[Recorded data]

________

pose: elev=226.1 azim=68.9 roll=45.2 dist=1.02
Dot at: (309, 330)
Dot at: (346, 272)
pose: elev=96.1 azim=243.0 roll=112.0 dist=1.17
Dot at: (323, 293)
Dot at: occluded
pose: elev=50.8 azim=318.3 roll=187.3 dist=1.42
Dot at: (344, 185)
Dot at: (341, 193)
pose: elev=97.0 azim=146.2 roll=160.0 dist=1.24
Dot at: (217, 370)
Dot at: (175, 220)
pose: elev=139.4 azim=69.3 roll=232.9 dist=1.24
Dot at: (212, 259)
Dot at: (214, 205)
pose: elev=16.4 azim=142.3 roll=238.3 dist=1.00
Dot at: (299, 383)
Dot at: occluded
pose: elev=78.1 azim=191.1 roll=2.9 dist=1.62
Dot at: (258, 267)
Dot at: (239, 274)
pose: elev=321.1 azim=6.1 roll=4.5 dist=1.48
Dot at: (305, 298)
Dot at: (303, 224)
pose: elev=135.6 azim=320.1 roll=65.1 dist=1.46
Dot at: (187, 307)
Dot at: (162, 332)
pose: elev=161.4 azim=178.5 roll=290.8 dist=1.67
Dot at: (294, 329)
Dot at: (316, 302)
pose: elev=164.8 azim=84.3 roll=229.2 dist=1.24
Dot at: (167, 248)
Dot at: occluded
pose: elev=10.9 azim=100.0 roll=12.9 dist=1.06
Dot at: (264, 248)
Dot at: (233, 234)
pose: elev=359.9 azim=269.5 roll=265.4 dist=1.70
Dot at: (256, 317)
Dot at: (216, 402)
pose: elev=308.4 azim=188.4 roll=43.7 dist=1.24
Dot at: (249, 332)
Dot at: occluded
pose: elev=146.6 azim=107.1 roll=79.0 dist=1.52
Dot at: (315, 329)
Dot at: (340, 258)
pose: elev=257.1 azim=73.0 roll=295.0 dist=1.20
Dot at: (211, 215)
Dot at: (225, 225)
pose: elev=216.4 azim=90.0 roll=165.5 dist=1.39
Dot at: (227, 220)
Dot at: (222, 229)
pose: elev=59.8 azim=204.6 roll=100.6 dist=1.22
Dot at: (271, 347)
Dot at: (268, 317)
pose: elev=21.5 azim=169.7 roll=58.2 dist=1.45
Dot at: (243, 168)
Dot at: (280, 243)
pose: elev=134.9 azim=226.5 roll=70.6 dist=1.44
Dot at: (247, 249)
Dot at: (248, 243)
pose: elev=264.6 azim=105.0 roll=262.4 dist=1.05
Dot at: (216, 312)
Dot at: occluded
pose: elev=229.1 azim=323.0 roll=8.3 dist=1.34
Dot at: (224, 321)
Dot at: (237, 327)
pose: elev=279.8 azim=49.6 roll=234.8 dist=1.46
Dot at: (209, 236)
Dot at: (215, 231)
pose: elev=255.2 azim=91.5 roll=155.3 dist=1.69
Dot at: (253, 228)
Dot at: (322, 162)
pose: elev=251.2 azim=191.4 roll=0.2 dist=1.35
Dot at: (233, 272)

________

_Exercise goal:_
Reproduce the stretch from the line containing "pose: elev=321.1 azim=6.1 roll=4.5 dist=1.48" through the line containing "Dot at: (316, 302)", swapping "pose" for "camera" and leaving everything else unchanged.

_Response to the exercise:_
camera: elev=321.1 azim=6.1 roll=4.5 dist=1.48
Dot at: (305, 298)
Dot at: (303, 224)
camera: elev=135.6 azim=320.1 roll=65.1 dist=1.46
Dot at: (187, 307)
Dot at: (162, 332)
camera: elev=161.4 azim=178.5 roll=290.8 dist=1.67
Dot at: (294, 329)
Dot at: (316, 302)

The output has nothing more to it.